Nasser Al-Naimi had to oversee the establishment of an air bridge to bring Us the machines used in the manufacture of respirators, a method already used by Qatar for import of dairy cows at the beginning of the embargo.
“There was a five-year plan to import these machines, but it was obtained right away,” said Nasser Al-Naimi in the factory-brand new located in a science park on the outskirts of Doha.
Its isolation by the main economic actors in the Gulf has forced Qatar to ensure a degree of self-sufficiency with the constitution of food reserves, or the installation of truck farms, in a country that was heavily dependent on imports.
For Nasser Al-Naimi, the blockade has played a role of a “catalyst”. “It was an evil for a good which has enabled us to realize our true potential, we ensure that everything we need is produced here,” he continued.
According to the leaders of Barzan, five countries have expressed their interest in the respirators manufactured in Qatar.
Despite the embargo, the economy of the emirate has been more resilient than those of its rivals in the Gulf, the international monetary Fund (IMF) forecasting that the country will be one of the few in the world to achieve a budget surplus by 2020.
The authorities remain discrete on the cost of production of respirators, according to David Roberts, an expert of the region, “is likely to be frighteningly expensive.”
“In the era of the COVID-19, we all can see that it can be difficult to procure equipment”, noted Mr.
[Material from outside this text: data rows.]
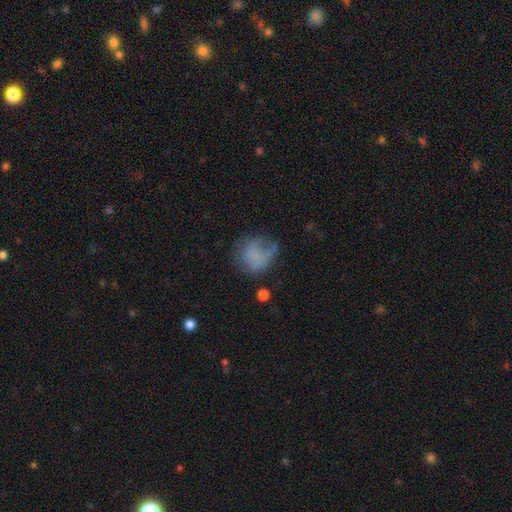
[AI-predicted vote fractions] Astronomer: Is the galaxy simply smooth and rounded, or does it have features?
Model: smooth — 61%.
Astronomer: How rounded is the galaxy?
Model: round — 69%.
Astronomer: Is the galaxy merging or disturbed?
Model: none — 42% (runner-up: minor disturbance, 27%).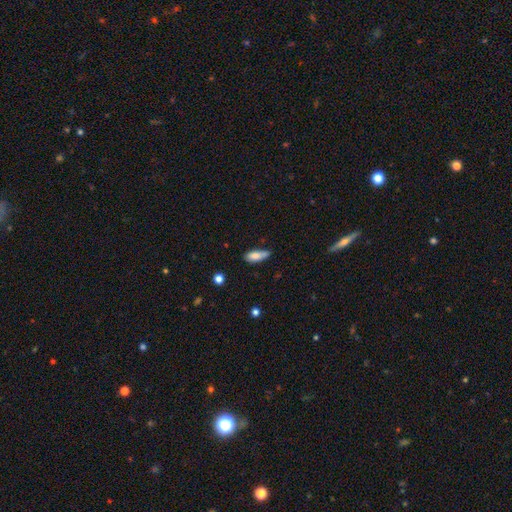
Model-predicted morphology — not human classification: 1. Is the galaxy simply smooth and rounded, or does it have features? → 83% smooth, 10% featured or disk, 7% star or artifact.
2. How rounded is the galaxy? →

Roberts, according to which the approach of Qatar seems to be logical.
Moreover, Qatar has not neglected the safety of food.
In large warehouses, five basic foods were stored in large quantities in order to avoid that the supermarket shelves will be empty, as was the case at the beginning of the embargo.
“We wanted to increase the inventory of products that cannot be grown in Qatar in order to meet the challenge of an epidemic such as the sars coronavirus,” says Jassim Bin Jabr Al-Thani, the ministry of Commerce.
“We have in stock the rice for eight months, and sugar for seven months, and oil for three months,” he says.
In December, the Doha said that it would increase its stocks on six months of 22 essential commodities for three million people.
“Ten years ago, everybody talked about the common market of the Khalij (Gulf)”, reminds the expert of the Middle East Tobias Borck.
“Qatar has never had need of self-sufficiency, but the crisis has created a moment of nationalism, and the desire to show what they are capable of”, he observes.